● **Exercise aim**
Set down all of the records below line for line, keeping every rank and name unchanged.

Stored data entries
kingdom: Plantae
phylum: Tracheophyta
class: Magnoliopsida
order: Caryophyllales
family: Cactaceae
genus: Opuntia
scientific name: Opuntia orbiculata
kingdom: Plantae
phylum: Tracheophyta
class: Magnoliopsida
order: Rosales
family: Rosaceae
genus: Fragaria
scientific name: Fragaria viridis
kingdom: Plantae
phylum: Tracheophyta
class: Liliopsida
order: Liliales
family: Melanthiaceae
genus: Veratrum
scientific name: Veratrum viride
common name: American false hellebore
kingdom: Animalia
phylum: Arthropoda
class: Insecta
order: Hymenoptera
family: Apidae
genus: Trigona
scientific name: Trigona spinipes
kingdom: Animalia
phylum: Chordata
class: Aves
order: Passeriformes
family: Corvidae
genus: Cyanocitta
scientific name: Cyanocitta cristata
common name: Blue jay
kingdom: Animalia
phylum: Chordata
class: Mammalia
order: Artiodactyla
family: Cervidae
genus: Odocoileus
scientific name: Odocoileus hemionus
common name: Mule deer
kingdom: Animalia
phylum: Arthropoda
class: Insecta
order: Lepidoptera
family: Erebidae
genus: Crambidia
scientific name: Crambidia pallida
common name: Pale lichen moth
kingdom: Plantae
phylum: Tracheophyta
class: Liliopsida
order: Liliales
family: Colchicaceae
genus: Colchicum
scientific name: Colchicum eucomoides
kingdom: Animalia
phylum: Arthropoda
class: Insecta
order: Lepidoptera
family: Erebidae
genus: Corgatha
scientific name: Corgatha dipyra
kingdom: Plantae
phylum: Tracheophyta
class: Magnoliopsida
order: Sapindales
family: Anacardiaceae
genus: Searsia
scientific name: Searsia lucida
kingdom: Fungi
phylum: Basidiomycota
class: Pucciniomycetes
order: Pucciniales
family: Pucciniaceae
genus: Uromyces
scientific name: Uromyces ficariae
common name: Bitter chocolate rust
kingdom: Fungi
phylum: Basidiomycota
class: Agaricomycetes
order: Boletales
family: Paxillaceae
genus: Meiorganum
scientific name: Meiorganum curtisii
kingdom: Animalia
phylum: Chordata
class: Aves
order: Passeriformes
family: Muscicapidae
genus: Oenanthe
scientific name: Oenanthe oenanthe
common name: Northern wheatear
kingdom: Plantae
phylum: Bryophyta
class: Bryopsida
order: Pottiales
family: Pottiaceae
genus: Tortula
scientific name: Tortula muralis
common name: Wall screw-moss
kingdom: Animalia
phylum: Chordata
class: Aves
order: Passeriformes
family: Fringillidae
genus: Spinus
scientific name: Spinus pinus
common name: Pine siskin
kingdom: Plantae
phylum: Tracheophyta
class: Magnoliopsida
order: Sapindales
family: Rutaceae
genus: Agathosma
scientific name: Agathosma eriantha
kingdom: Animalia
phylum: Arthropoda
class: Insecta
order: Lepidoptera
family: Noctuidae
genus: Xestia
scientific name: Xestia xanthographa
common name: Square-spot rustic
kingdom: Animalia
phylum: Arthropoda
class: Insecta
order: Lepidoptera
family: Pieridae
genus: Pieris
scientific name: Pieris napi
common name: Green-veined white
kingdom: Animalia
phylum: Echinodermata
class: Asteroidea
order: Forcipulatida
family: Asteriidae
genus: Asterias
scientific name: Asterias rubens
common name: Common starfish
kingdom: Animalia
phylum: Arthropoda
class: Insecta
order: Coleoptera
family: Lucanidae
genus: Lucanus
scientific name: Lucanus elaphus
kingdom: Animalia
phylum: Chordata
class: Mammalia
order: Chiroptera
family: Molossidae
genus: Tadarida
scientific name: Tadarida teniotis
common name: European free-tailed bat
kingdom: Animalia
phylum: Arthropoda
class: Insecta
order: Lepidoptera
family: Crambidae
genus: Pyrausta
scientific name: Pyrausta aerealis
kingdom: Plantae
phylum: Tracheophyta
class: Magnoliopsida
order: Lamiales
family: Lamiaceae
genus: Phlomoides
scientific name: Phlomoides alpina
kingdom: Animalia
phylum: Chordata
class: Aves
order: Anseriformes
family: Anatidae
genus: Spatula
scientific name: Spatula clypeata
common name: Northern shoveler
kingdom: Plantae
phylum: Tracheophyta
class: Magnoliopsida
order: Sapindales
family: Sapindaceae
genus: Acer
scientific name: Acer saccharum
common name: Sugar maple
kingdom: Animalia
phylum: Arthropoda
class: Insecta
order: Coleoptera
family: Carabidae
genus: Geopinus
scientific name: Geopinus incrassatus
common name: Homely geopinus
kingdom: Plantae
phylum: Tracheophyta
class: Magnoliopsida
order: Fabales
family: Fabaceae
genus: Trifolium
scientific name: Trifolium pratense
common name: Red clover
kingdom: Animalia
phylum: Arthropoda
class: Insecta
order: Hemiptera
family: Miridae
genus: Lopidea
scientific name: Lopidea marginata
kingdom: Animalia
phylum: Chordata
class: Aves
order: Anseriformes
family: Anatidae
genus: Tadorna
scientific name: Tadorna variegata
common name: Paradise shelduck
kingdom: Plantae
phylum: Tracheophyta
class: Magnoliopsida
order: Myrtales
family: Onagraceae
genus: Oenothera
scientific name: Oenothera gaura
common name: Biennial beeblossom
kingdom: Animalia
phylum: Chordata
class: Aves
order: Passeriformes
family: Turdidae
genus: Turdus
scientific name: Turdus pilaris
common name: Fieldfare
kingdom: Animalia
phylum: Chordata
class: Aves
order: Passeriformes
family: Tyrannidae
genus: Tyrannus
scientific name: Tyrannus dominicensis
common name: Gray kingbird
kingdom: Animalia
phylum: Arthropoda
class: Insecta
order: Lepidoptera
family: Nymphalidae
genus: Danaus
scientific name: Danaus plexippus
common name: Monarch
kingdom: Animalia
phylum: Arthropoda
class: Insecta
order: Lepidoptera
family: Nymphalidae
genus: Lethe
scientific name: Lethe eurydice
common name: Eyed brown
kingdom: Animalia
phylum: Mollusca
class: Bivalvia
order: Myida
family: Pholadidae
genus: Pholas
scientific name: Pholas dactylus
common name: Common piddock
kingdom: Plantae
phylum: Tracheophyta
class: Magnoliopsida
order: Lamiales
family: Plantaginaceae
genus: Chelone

● **Expected answer**
kingdom: Plantae
phylum: Tracheophyta
class: Magnoliopsida
order: Caryophyllales
family: Cactaceae
genus: Opuntia
scientific name: Opuntia orbiculata
kingdom: Plantae
phylum: Tracheophyta
class: Magnoliopsida
order: Rosales
family: Rosaceae
genus: Fragaria
scientific name: Fragaria viridis
kingdom: Plantae
phylum: Tracheophyta
class: Liliopsida
order: Liliales
family: Melanthiaceae
genus: Veratrum
scientific name: Veratrum viride
common name: American false hellebore
kingdom: Animalia
phylum: Arthropoda
class: Insecta
order: Hymenoptera
family: Apidae
genus: Trigona
scientific name: Trigona spinipes
kingdom: Animalia
phylum: Chordata
class: Aves
order: Passeriformes
family: Corvidae
genus: Cyanocitta
scientific name: Cyanocitta cristata
common name: Blue jay
kingdom: Animalia
phylum: Chordata
class: Mammalia
order: Artiodactyla
family: Cervidae
genus: Odocoileus
scientific name: Odocoileus hemionus
common name: Mule deer
kingdom: Animalia
phylum: Arthropoda
class: Insecta
order: Lepidoptera
family: Erebidae
genus: Crambidia
scientific name: Crambidia pallida
common name: Pale lichen moth
kingdom: Plantae
phylum: Tracheophyta
class: Liliopsida
order: Liliales
family: Colchicaceae
genus: Colchicum
scientific name: Colchicum eucomoides
kingdom: Animalia
phylum: Arthropoda
class: Insecta
order: Lepidoptera
family: Erebidae
genus: Corgatha
scientific name: Corgatha dipyra
kingdom: Plantae
phylum: Tracheophyta
class: Magnoliopsida
order: Sapindales
family: Anacardiaceae
genus: Searsia
scientific name: Searsia lucida
kingdom: Fungi
phylum: Basidiomycota
class: Pucciniomycetes
order: Pucciniales
family: Pucciniaceae
genus: Uromyces
scientific name: Uromyces ficariae
common name: Bitter chocolate rust
kingdom: Fungi
phylum: Basidiomycota
class: Agaricomycetes
order: Boletales
family: Paxillaceae
genus: Meiorganum
scientific name: Meiorganum curtisii
kingdom: Animalia
phylum: Chordata
class: Aves
order: Passeriformes
family: Muscicapidae
genus: Oenanthe
scientific name: Oenanthe oenanthe
common name: Northern wheatear
kingdom: Plantae
phylum: Bryophyta
class: Bryopsida
order: Pottiales
family: Pottiaceae
genus: Tortula
scientific name: Tortula muralis
common name: Wall screw-moss
kingdom: Animalia
phylum: Chordata
class: Aves
order: Passeriformes
family: Fringillidae
genus: Spinus
scientific name: Spinus pinus
common name: Pine siskin
kingdom: Plantae
phylum: Tracheophyta
class: Magnoliopsida
order: Sapindales
family: Rutaceae
genus: Agathosma
scientific name: Agathosma eriantha
kingdom: Animalia
phylum: Arthropoda
class: Insecta
order: Lepidoptera
family: Noctuidae
genus: Xestia
scientific name: Xestia xanthographa
common name: Square-spot rustic
kingdom: Animalia
phylum: Arthropoda
class: Insecta
order: Lepidoptera
family: Pieridae
genus: Pieris
scientific name: Pieris napi
common name: Green-veined white
kingdom: Animalia
phylum: Echinodermata
class: Asteroidea
order: Forcipulatida
family: Asteriidae
genus: Asterias
scientific name: Asterias rubens
common name: Common starfish
kingdom: Animalia
phylum: Arthropoda
class: Insecta
order: Coleoptera
family: Lucanidae
genus: Lucanus
scientific name: Lucanus elaphus
kingdom: Animalia
phylum: Chordata
class: Mammalia
order: Chiroptera
family: Molossidae
genus: Tadarida
scientific name: Tadarida teniotis
common name: European free-tailed bat
kingdom: Animalia
phylum: Arthropoda
class: Insecta
order: Lepidoptera
family: Crambidae
genus: Pyrausta
scientific name: Pyrausta aerealis
kingdom: Plantae
phylum: Tracheophyta
class: Magnoliopsida
order: Lamiales
family: Lamiaceae
genus: Phlomoides
scientific name: Phlomoides alpina
kingdom: Animalia
phylum: Chordata
class: Aves
order: Anseriformes
family: Anatidae
genus: Spatula
scientific name: Spatula clypeata
common name: Northern shoveler
kingdom: Plantae
phylum: Tracheophyta
class: Magnoliopsida
order: Sapindales
family: Sapindaceae
genus: Acer
scientific name: Acer saccharum
common name: Sugar maple
kingdom: Animalia
phylum: Arthropoda
class: Insecta
order: Coleoptera
family: Carabidae
genus: Geopinus
scientific name: Geopinus incrassatus
common name: Homely geopinus
kingdom: Plantae
phylum: Tracheophyta
class: Magnoliopsida
order: Fabales
family: Fabaceae
genus: Trifolium
scientific name: Trifolium pratense
common name: Red clover
kingdom: Animalia
phylum: Arthropoda
class: Insecta
order: Hemiptera
family: Miridae
genus: Lopidea
scientific name: Lopidea marginata
kingdom: Animalia
phylum: Chordata
class: Aves
order: Anseriformes
family: Anatidae
genus: Tadorna
scientific name: Tadorna variegata
common name: Paradise shelduck
kingdom: Plantae
phylum: Tracheophyta
class: Magnoliopsida
order: Myrtales
family: Onagraceae
genus: Oenothera
scientific name: Oenothera gaura
common name: Biennial beeblossom
kingdom: Animalia
phylum: Chordata
class: Aves
order: Passeriformes
family: Turdidae
genus: Turdus
scientific name: Turdus pilaris
common name: Fieldfare
kingdom: Animalia
phylum: Chordata
class: Aves
order: Passeriformes
family: Tyrannidae
genus: Tyrannus
scientific name: Tyrannus dominicensis
common name: Gray kingbird
kingdom: Animalia
phylum: Arthropoda
class: Insecta
order: Lepidoptera
family: Nymphalidae
genus: Danaus
scientific name: Danaus plexippus
common name: Monarch
kingdom: Animalia
phylum: Arthropoda
class: Insecta
order: Lepidoptera
family: Nymphalidae
genus: Lethe
scientific name: Lethe eurydice
common name: Eyed brown
kingdom: Animalia
phylum: Mollusca
class: Bivalvia
order: Myida
family: Pholadidae
genus: Pholas
scientific name: Pholas dactylus
common name: Common piddock
kingdom: Plantae
phylum: Tracheophyta
class: Magnoliopsida
order: Lamiales
family: Plantaginaceae
genus: Chelone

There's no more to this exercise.